Extracted material:

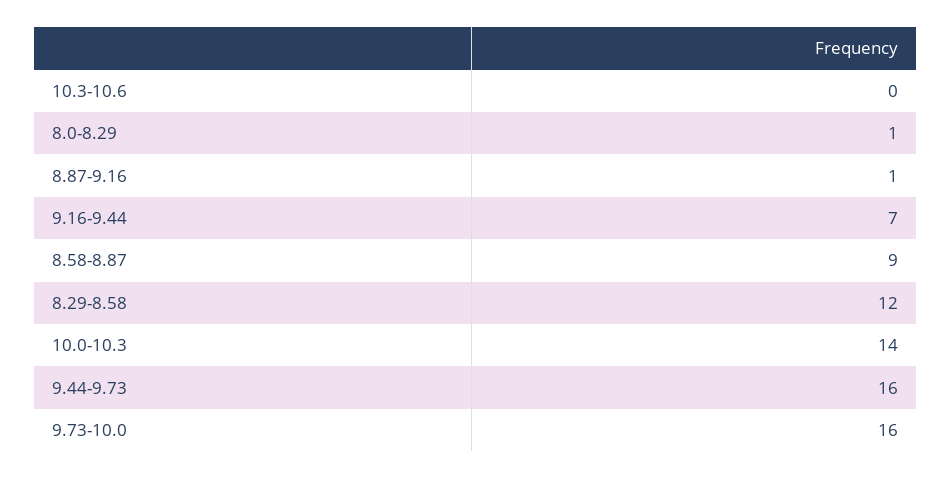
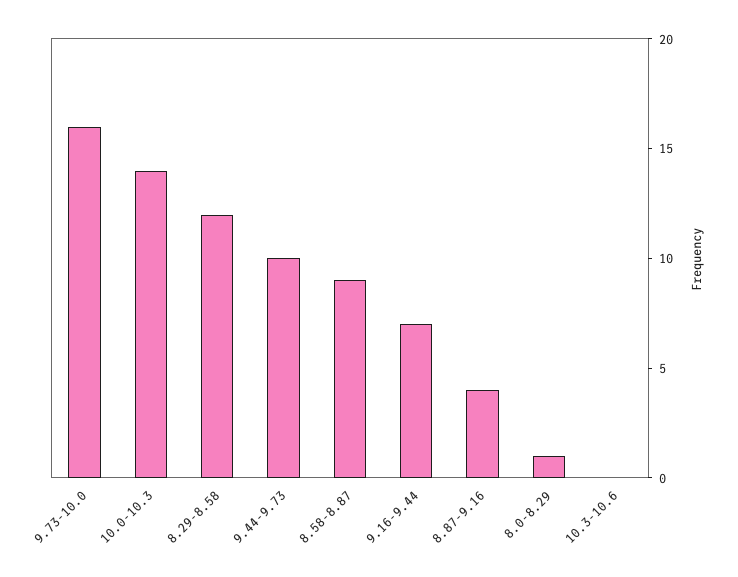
  {
    "10.3-10.6": 0,
    "8.0-8.29": 1,
-   "8.87-9.16": 1,
+   "8.87-9.16": 4,
    "9.16-9.44": 7,
    "8.58-8.87": 9,
    "8.29-8.58": 12,
    "10.0-10.3": 14,
-   "9.44-9.73": 16,
+   "9.44-9.73": 10,
    "9.73-10.0": 16
  }

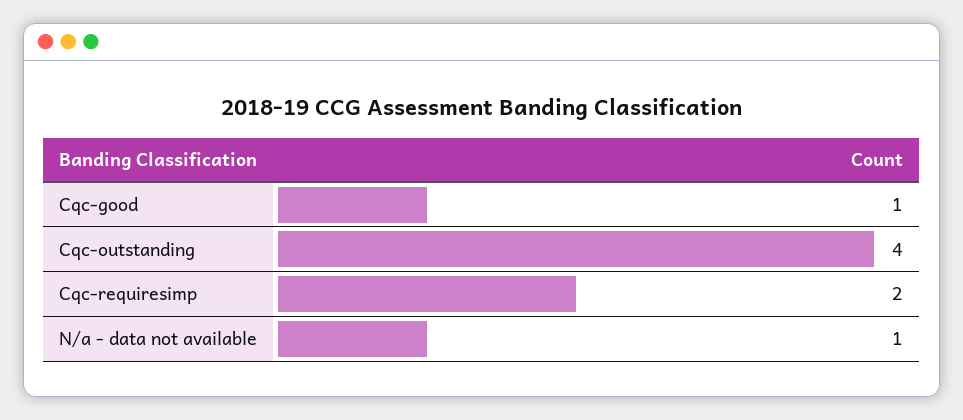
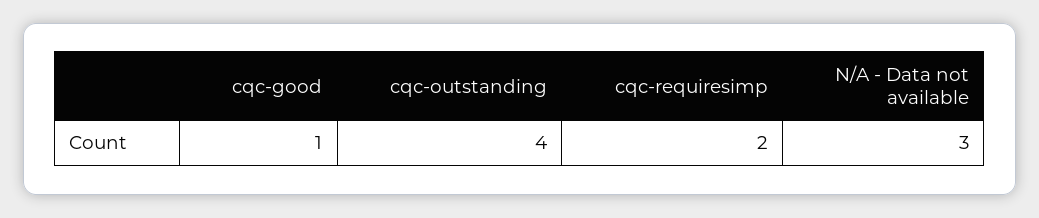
  {
    "Cqc-good": 1,
    "Cqc-outstanding": 4,
    "Cqc-requiresimp": 2,
-   "N/a - data not available": 1
+   "N/a - data not available": 3
  }

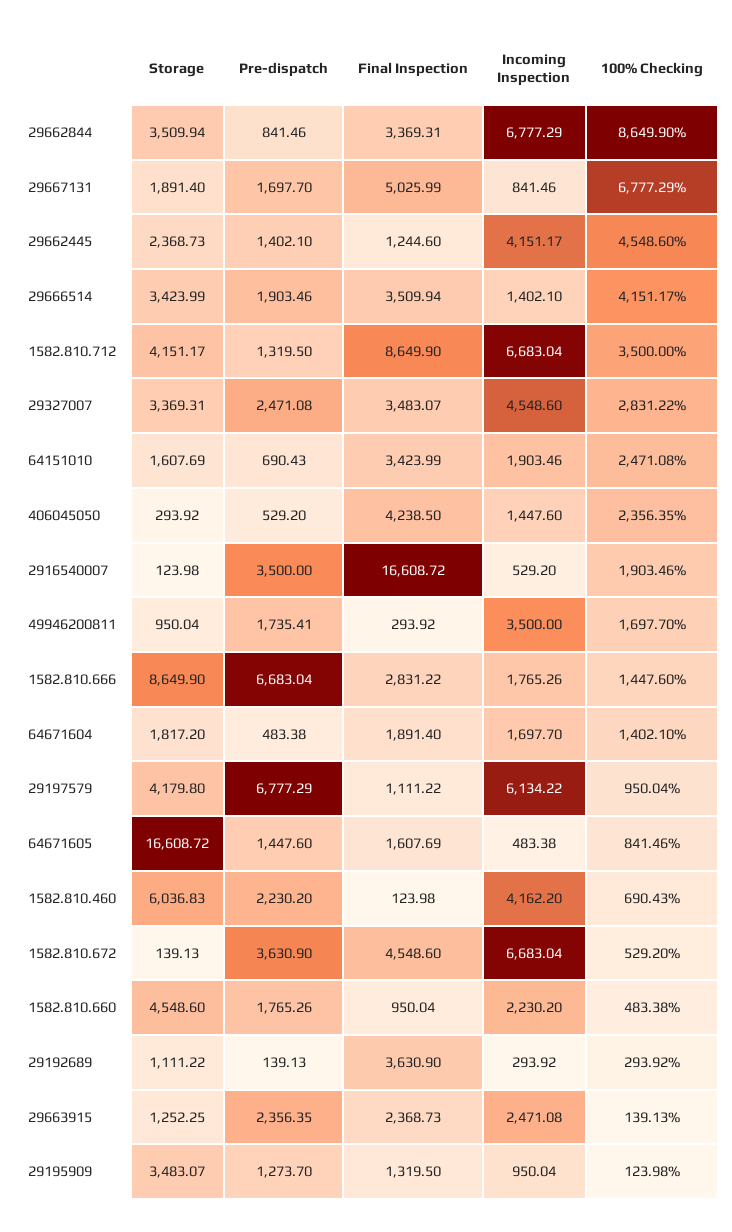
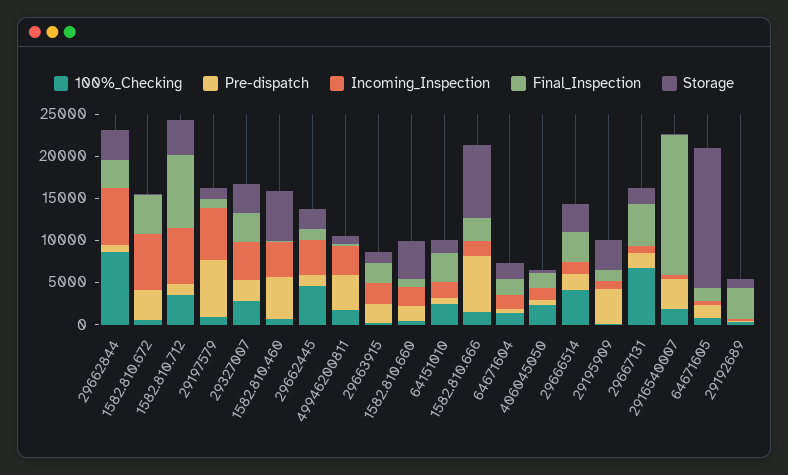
  {
    "Storage": {
      "29662844": 3509.94,
      "29667131": 1891.4,
      "29662445": 2368.73,
      "29666514": 3423.99,
      "1582.810.712": 4151.17,
      "29327007": 3369.31,
      "64151010": 1607.69,
      "406045050": 293.92,
      "2916540007": 123.98,
      "49946200811": 950.04,
      "1582.810.666": 8649.9,
      "64671604": 1817.2,
-     "29197579": 4179.8,
+     "29197579": 1000,
      "64671605": 16608.72,
      "1582.810.460": 6036.83,
      "1582.810.672": 139.13,
      "1582.810.660": 4548.6,
      "29192689": 1111.22,
      "29663915": 1252.25,
      "29195909": 3483.07
    },
    "Pre-dispatch": {
      "29662844": 841.46,
      "29667131": 1697.7,
      "29662445": 1402.1,
      "29666514": 1903.46,
      "1582.810.712": 1319.5,
      "29327007": 2471.08,
      "64151010": 690.43,
      "406045050": 529.2,
      "2916540007": 3500,
-     "49946200811": 1735.41,
+     "49946200811": 4000,
      "1582.810.666": 6683.04,
      "64671604": 483.38,
      "29197579": 6777.29,
      "64671605": 1447.6,
-     "1582.810.460": 2230.2,
+     "1582.810.460": 5000,
      "1582.810.672": 3630.9,
      "1582.810.660": 1765.26,
      "29192689": 139.13,
      "29663915": 2356.35,
-     "29195909": 1273.7
+     "29195909": 4000
    },
    "Final Inspection": {
      "29662844": 3369.31,
      "29667131": 5025.99,
      "29662445": 1244.6,
      "29666514": 3509.94,
      "1582.810.712": 8649.9,
      "29327007": 3483.07,
      "64151010": 3423.99,
-     "406045050": 4238.5,
+     "406045050": 2000,
      "2916540007": 16608.72,
      "49946200811": 293.92,
      "1582.810.666": 2831.22,
      "64671604": 1891.4,
      "29197579": 1111.22,
      "64671605": 1607.69,
      "1582.810.460": 123.98,
      "1582.810.672": 4548.6,
      "1582.810.660": 950.04,
      "29192689": 3630.9,
      "29663915": 2368.73,
      "29195909": 1319.5
    },
    "Incoming Inspection": {
      "29662844": 6777.29,
      "29667131": 841.46,
      "29662445": 4151.17,
      "29666514": 1402.1,
      "1582.810.712": 6683.04,
      "29327007": 4548.6,
      "64151010": 1903.46,
      "406045050": 1447.6,
      "2916540007": 529.2,
      "49946200811": 3500,
      "1582.810.666": 1765.26,
      "64671604": 1697.7,
      "29197579": 6134.22,
      "64671605": 483.38,
      "1582.810.460": 4162.2,
      "1582.810.672": 6683.04,
      "1582.810.660": 2230.2,
      "29192689": 293.92,
      "29663915": 2471.08,
      "29195909": 950.04
    },
    "100% Checking": {
      "29662844": 8649.9,
      "29667131": 6777.29,
      "29662445": 4548.6,
      "29666514": 4151.17,
      "1582.810.712": 3500,
      "29327007": 2831.22,
      "64151010": 2471.08,
      "406045050": 2356.35,
      "2916540007": 1903.46,
      "49946200811": 1697.7,
      "1582.810.666": 1447.6,
      "64671604": 1402.1,
      "29197579": 950.04,
      "64671605": 841.46,
      "1582.810.460": 690.43,
      "1582.810.672": 529.2,
      "1582.810.660": 483.38,
      "29192689": 293.92,
      "29663915": 139.13,
      "29195909": 123.98
    }
  }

Task requirements: Whenever "Inspection" occurs in a line of the entries, copy that line.

Task solution:
    "Final Inspection": {
    "Incoming Inspection": {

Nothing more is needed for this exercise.